=== WORK REQUEST ===
The expected answer is a copy of every line in the listing that has the word "anzeigen".

=== RECORDS SUPPLIED ===
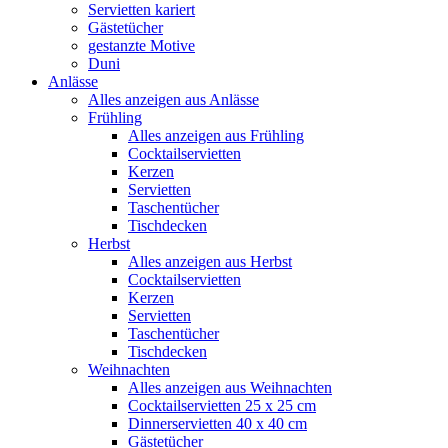
Servietten kariert
Gästetücher
gestanzte Motive
Duni
Anlässe
Alles anzeigen aus Anlässe
Frühling
Alles anzeigen aus Frühling
Cocktailservietten
Kerzen
Servietten
Taschentücher
Tischdecken
Herbst
Alles anzeigen aus Herbst
Cocktailservietten
Kerzen
Servietten
Taschentücher
Tischdecken
Weihnachten
Alles anzeigen aus Weihnachten
Cocktailservietten 25 x 25 cm
Dinnerservietten 40 x 40 cm
Gästetücher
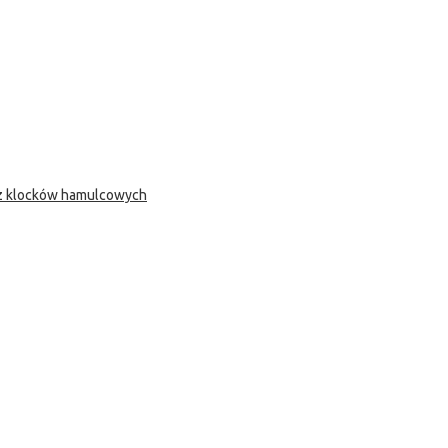
 z klocków hamulcowych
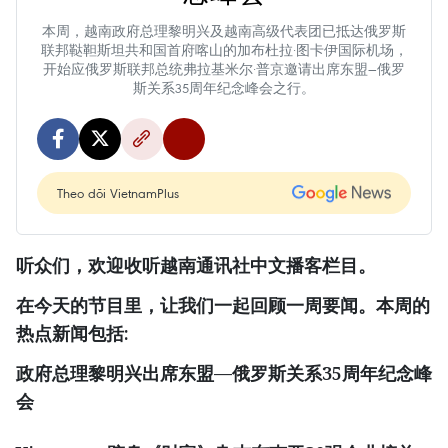
本周，越南政府总理黎明兴及越南高级代表团已抵达俄罗斯
联邦鞑靼斯坦共和国首府喀山的加布杜拉·图卡伊国际机场，
开始应俄罗斯联邦总统弗拉基米尔·普京邀请出席东盟—俄罗
斯关系35周年纪念峰会之行。
Theo dõi VietnamPlus
听众们，欢迎收听越南通讯社中文播客栏目。
在今天的节目里，让我们一起回顾一周要闻。本周的
热点新闻包括
:
政府总理黎明兴出席东盟—俄罗斯关系
35
周年纪念峰
会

=== RESULT ===
Alles anzeigen aus Anlässe
Alles anzeigen aus Frühling
Alles anzeigen aus Herbst
Alles anzeigen aus Weihnachten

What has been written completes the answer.